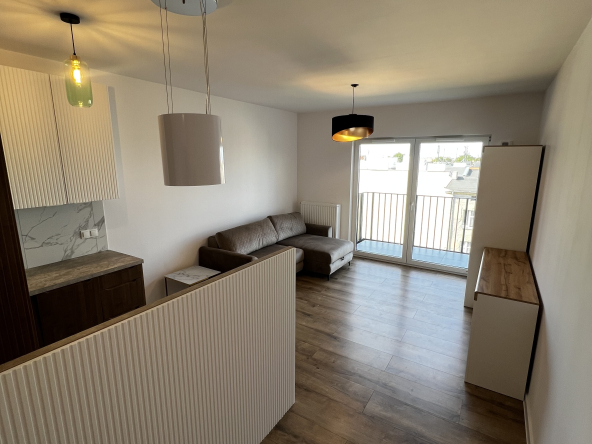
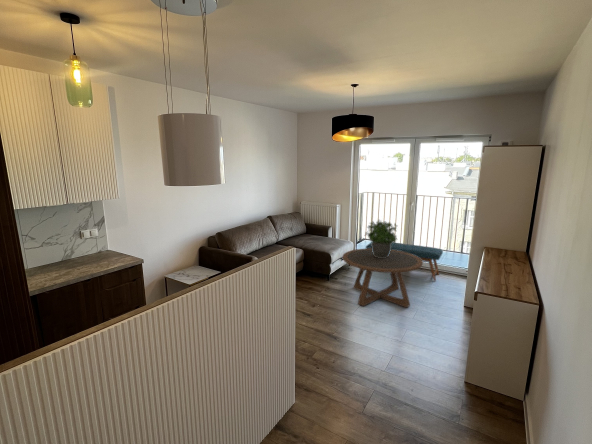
+ bench [365,242,444,282]
+ coffee table [342,248,424,308]
+ potted plant [364,218,399,258]
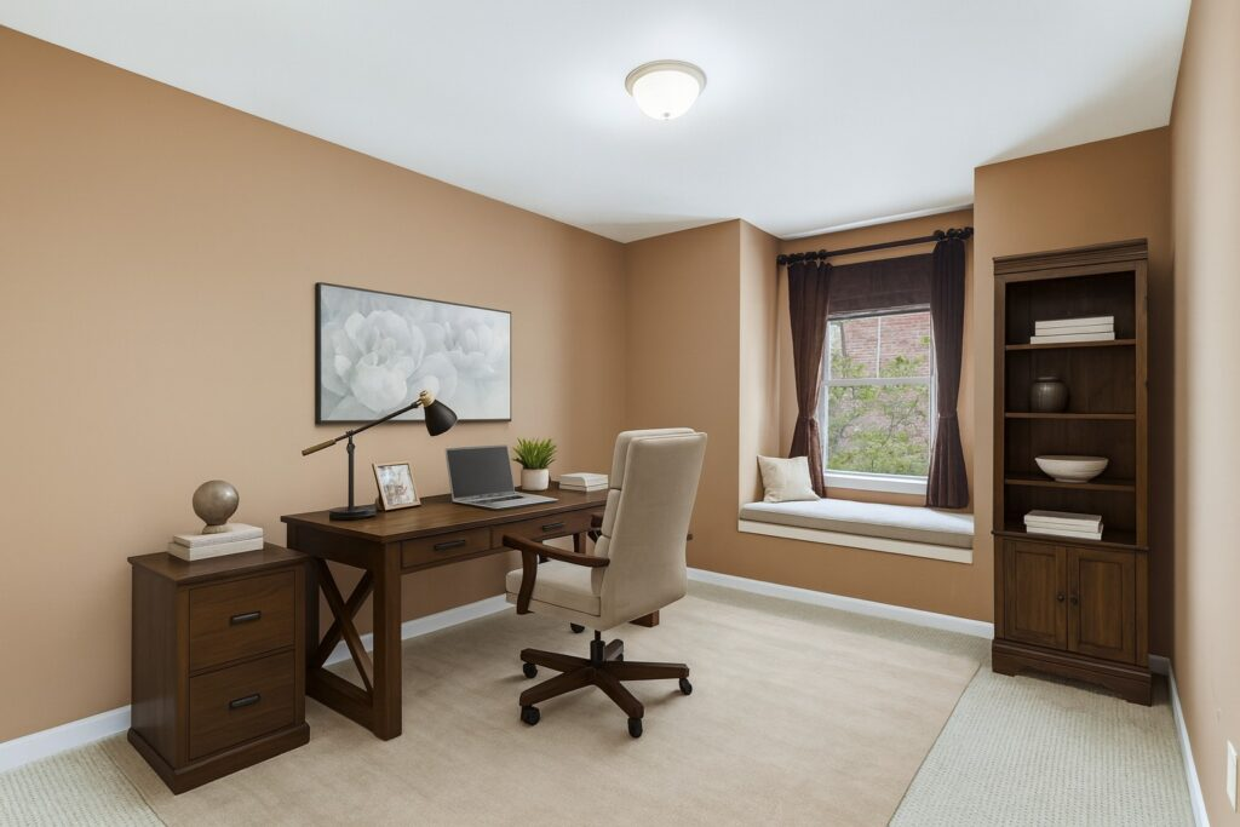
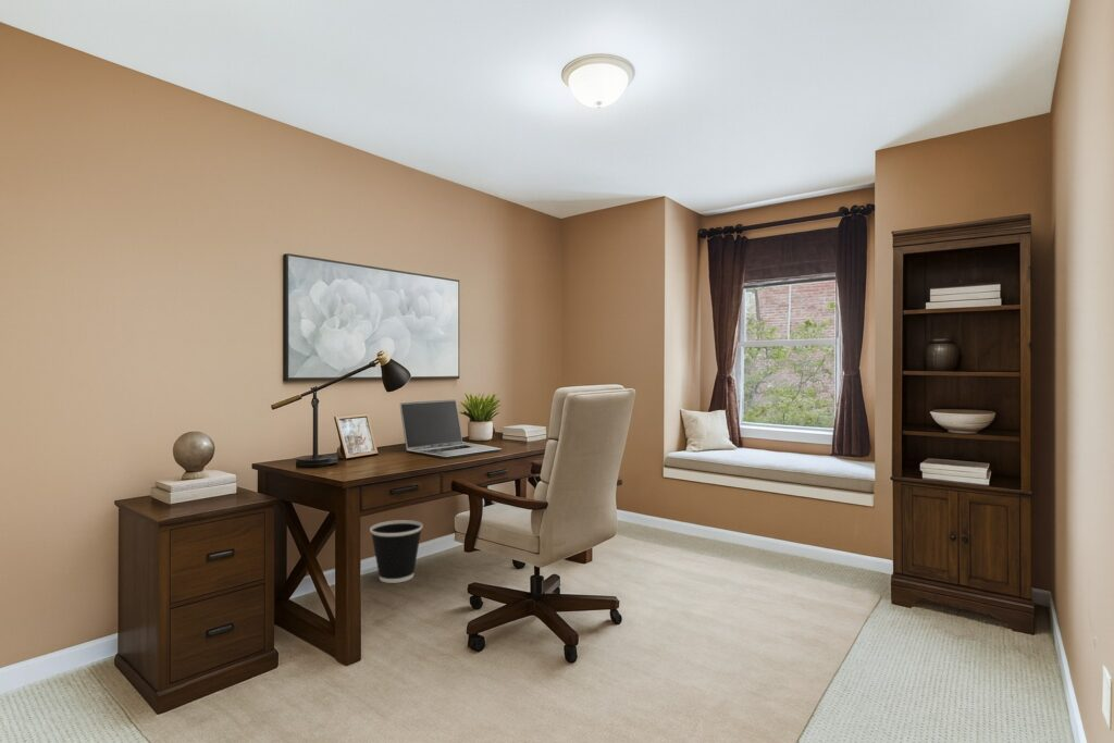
+ wastebasket [369,519,424,584]
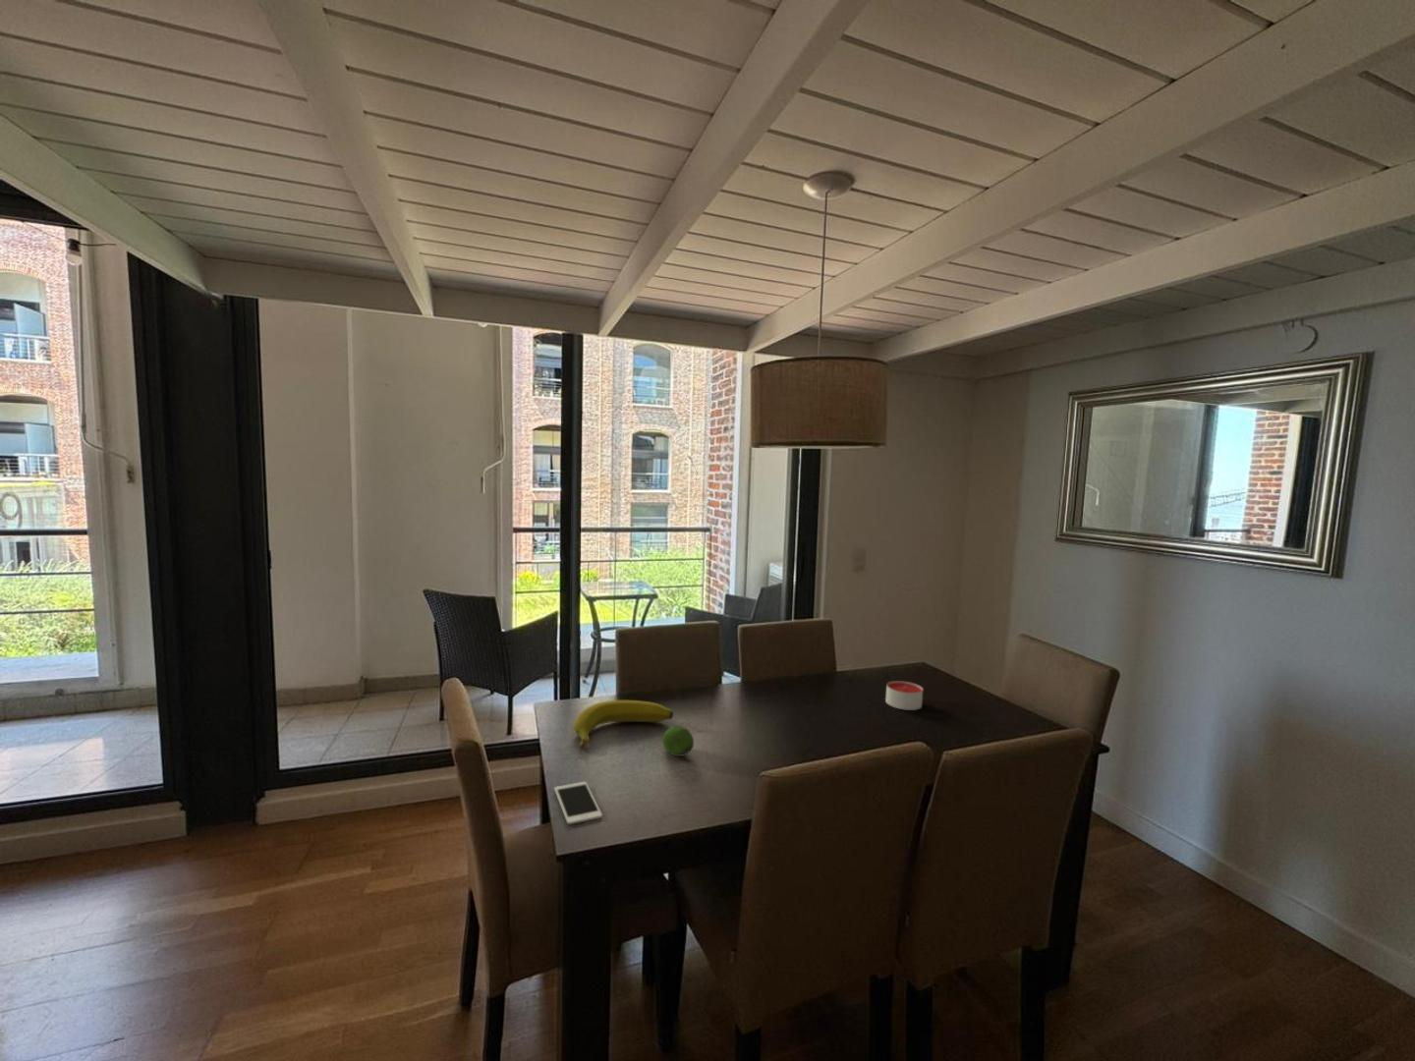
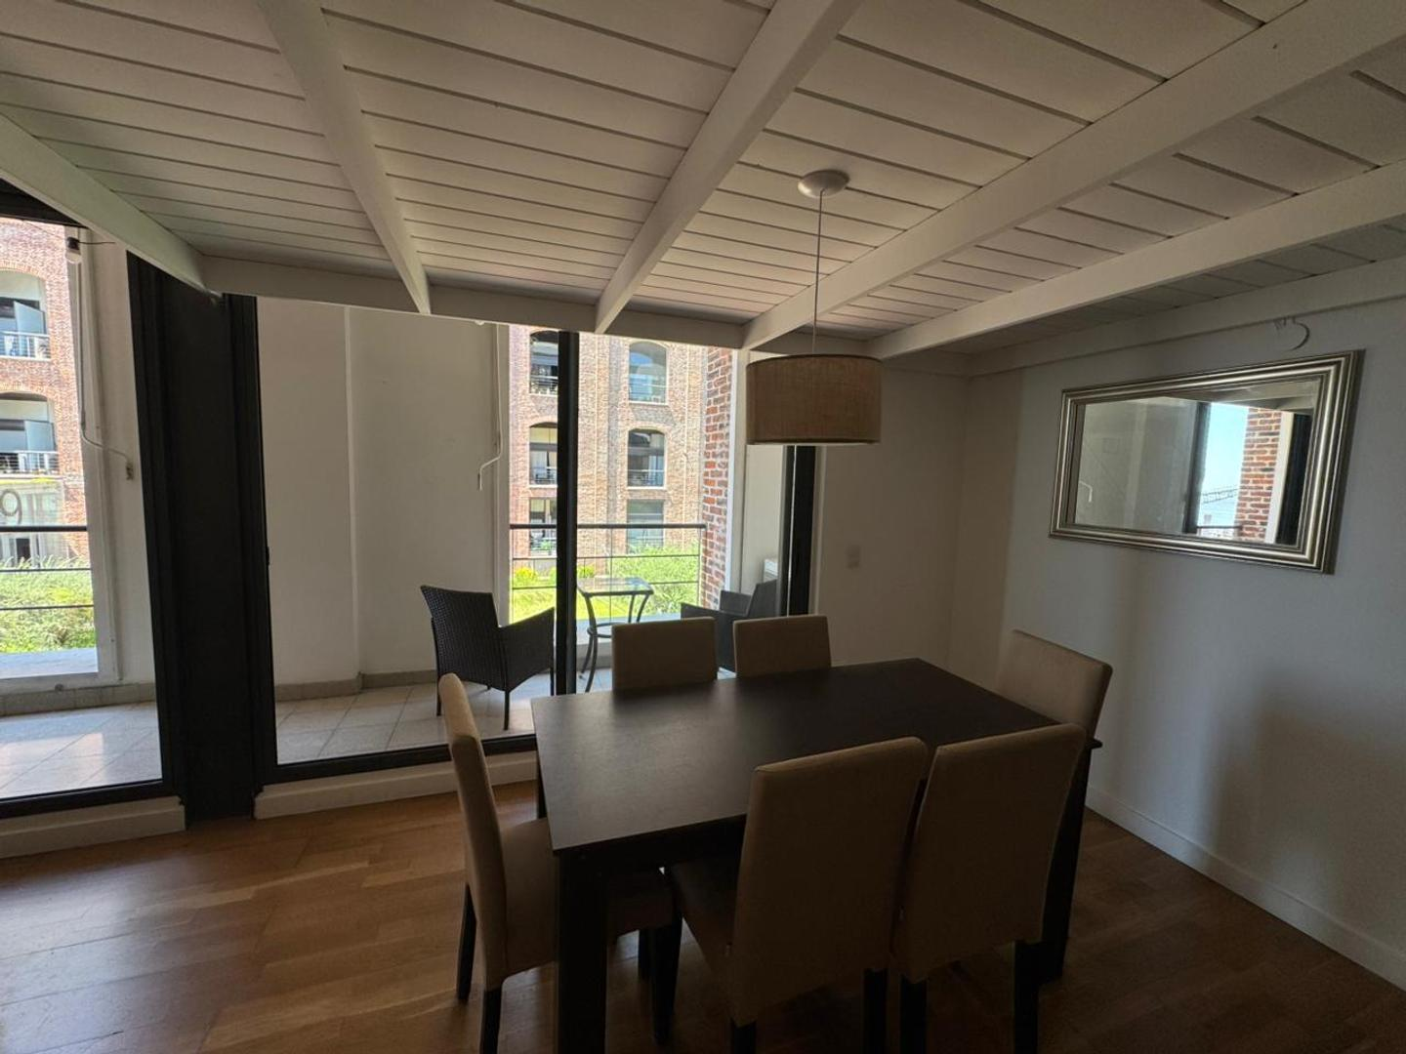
- banana [573,700,674,750]
- cell phone [554,781,604,825]
- candle [885,680,924,711]
- fruit [662,726,695,758]
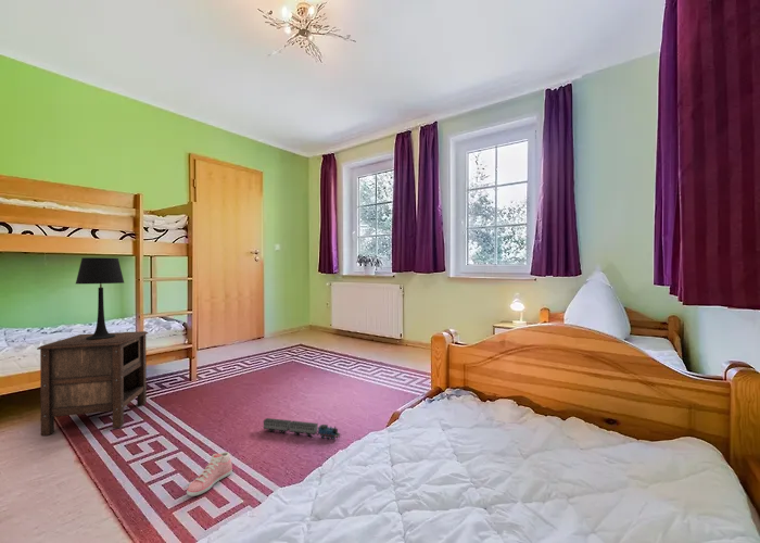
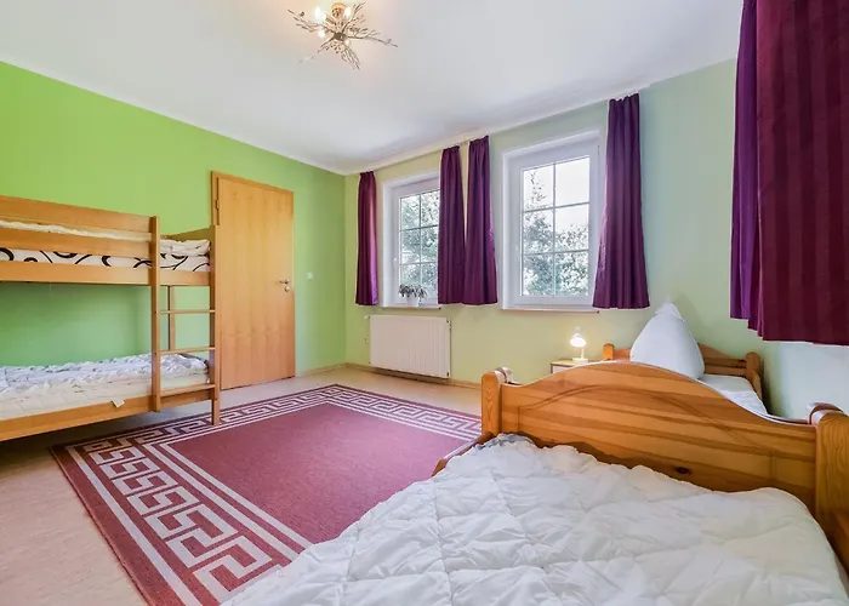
- table lamp [75,256,125,340]
- nightstand [36,330,149,437]
- sneaker [186,451,233,497]
- toy train [262,417,341,440]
◇ ◇ ◇ ◇ ◇
Leave every picture out and set down exactly the lines running from the one with "potted plant [364,218,399,258]" to the last line of the material above.

• **Expected answer**
+ potted plant [364,218,399,258]
+ wastebasket [369,519,424,584]
- banana [573,700,674,750]
- cell phone [554,781,604,825]
- candle [885,680,924,711]
- fruit [662,726,695,758]
- table lamp [75,256,125,340]
- nightstand [36,330,149,437]
- sneaker [186,451,233,497]
- toy train [262,417,341,440]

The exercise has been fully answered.